Net Unrealized Appreciation - Great Tax Benefit for Retirees explains the benefits of Net Unrealized Appreciation and provides an example:
"Under the NUA strategy, employees take an in-kind distribution of company stock from their retirement plan (after leaving the company) and pay ordinary income taxes on the stock's basis or original cost when it was put in the plan. The difference between the basis and the market value—the net unrealized appreciation—is taxed at long-term capital gains rates when the stock is sold, regardless of the holding period. This can be a significantly lower taxable event than rolling the stock into an IRA where all of its value will eventually be taxed as ordinary income."
For more information on NUA, check out this post: Net Unrealized Appreciation
Employee Stock Option Appreciation Rights Securities (ESOARS)
While stock options are not the primary focus of this site, we occasionally mention them. Since we have referred to Employee Stock Option Appreciation Rights Securities (ESOARS) in the past, you may be interested in A Bid for Fair Value, which discusses ESOARS in more detail:
- "Zions Bancorporation developed Employee Stock Option Appreciation Rights Securities (ESOARS) as a market-based pricing technique for expensing stock options under FASB Statement no. 123(R).
- ESOARS auctions may be able to achieve a lower expense for Statement no.

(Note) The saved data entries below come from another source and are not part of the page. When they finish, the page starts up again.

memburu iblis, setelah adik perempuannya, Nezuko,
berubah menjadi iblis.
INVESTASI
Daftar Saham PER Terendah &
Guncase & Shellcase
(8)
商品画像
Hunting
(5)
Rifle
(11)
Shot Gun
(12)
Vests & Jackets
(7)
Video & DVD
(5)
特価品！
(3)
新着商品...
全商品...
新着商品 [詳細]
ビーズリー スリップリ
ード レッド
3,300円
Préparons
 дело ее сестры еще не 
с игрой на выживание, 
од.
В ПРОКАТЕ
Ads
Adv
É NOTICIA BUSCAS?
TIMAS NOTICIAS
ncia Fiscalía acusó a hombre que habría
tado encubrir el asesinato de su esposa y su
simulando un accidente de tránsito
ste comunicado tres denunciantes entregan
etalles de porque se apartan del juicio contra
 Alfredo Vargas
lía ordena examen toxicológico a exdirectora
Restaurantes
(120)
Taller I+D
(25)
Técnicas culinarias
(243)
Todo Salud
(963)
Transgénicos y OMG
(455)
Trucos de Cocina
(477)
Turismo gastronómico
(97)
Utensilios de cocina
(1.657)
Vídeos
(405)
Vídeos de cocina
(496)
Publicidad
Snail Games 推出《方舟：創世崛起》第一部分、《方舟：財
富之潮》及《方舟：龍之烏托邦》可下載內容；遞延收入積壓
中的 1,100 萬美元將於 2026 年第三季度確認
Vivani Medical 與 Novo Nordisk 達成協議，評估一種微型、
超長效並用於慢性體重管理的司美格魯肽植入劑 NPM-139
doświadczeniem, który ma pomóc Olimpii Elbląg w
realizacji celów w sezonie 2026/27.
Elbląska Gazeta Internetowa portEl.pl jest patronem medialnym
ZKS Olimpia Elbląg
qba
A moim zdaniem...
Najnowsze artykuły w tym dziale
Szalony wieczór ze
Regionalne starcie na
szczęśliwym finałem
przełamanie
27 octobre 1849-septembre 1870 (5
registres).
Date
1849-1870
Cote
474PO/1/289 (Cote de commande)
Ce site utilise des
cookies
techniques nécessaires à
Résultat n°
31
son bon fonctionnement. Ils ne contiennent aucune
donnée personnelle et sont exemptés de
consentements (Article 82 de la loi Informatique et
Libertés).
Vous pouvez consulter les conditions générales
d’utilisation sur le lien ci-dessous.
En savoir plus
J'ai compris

123(R) purposes than other option-pricing models such as Black-Scholes or the binomial method. - ESOARS are SEC-registered traded securities and can require substantial upfront costs, including legal and accounting fees to prepare an offering prospectus, advertising to attract investors, screening of investors to ensure an appropriate level of expertise and setting up a record-keeping system for the ESOARS that is tied in with the record-keeping system for existing options.
- The SEC's analysis of ESOARS says the method is an acceptable market-based approach to valuing employee share-based payments under Statement no. 123(R), but also outlines several conditions that should be met for each auction to qualify as an appropriate market-pricing mechanism."